In 2018, Clear Line Power Companions additionally introduced it was suspending its years-long effort to construct a 720-mile, $2.5 billion transmission line throughout the state of Arkansas. The Plains & Japanese Clear Line aimed to hold wind vitality from Oklahoma to clients within the southern and southeastern US. However the mission confronted fierce opposition in Arkansas the place the state’s whole Congressional delegation opposed the deal.

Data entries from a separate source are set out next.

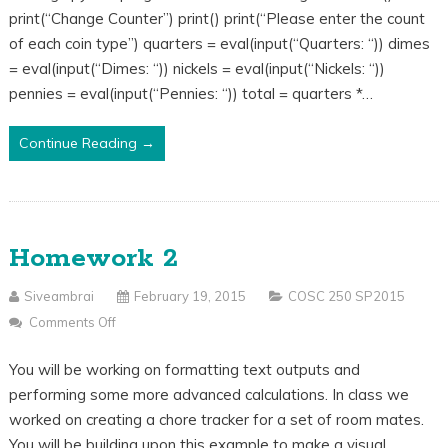
print(“Change Counter”) print() print(“Please enter the count
Code
of each coin type”) quarters = eval(input(“Quarters: “)) dimes
= eval(input(“Dimes: “)) nickels = eval(input(“Nickels: “))
pennies = eval(input(“Pennies: “)) total = quarters *…
Continue Reading →
Homework 2
Siveambrai
February 19, 2015
COSC 250 SP2015
Comments Off
On
Homework
You will be working on formatting text outputs and
2
performing some more advanced calculations. In class we
worked on creating a chore tracker for a set of room mates.
You will be building upon this example to make a visual…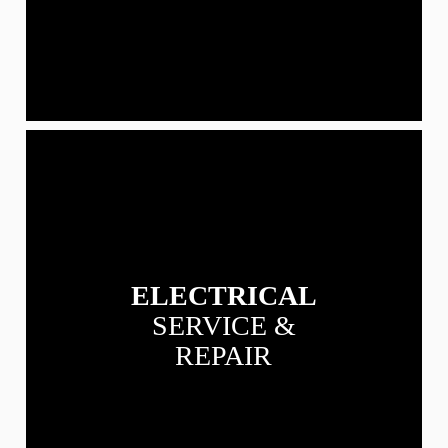
View
our
Electrical
Service
&
Repair
services
ELECTRICAL
SERVICE &
REPAIR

An identical high-voltage mission, the $2.3 billion, 780-mile Grain Belt Specific, has been delayed for years by opposition from rural residents in Missouri. First proposed in 2010, the 4,000-megawatt mission is designed to maneuver electrical energy from Kansas to Indiana and different states. However in 2015, the Missouri Public Service Fee blocked the mission after concluding the price to the state’s landowners exceeded its advantages. That mission nonetheless hasn’t been constructed.

The punchline right here is apparent. Tuesday’s vote in Maine, together with the opposition to comparable transmission tasks in Iowa, Missouri, Arkansas, and different locations, reveals that constructing large quantities of latest high-voltage transmission received’t occur as a result of rural Individuals don’t need dozens of 120-foot-high pylons of their neighborhoods. Put one other manner, on account of land-use conflicts, the electrical grid of tomorrow will doubtless look rather a lot just like the grid now we have right this moment.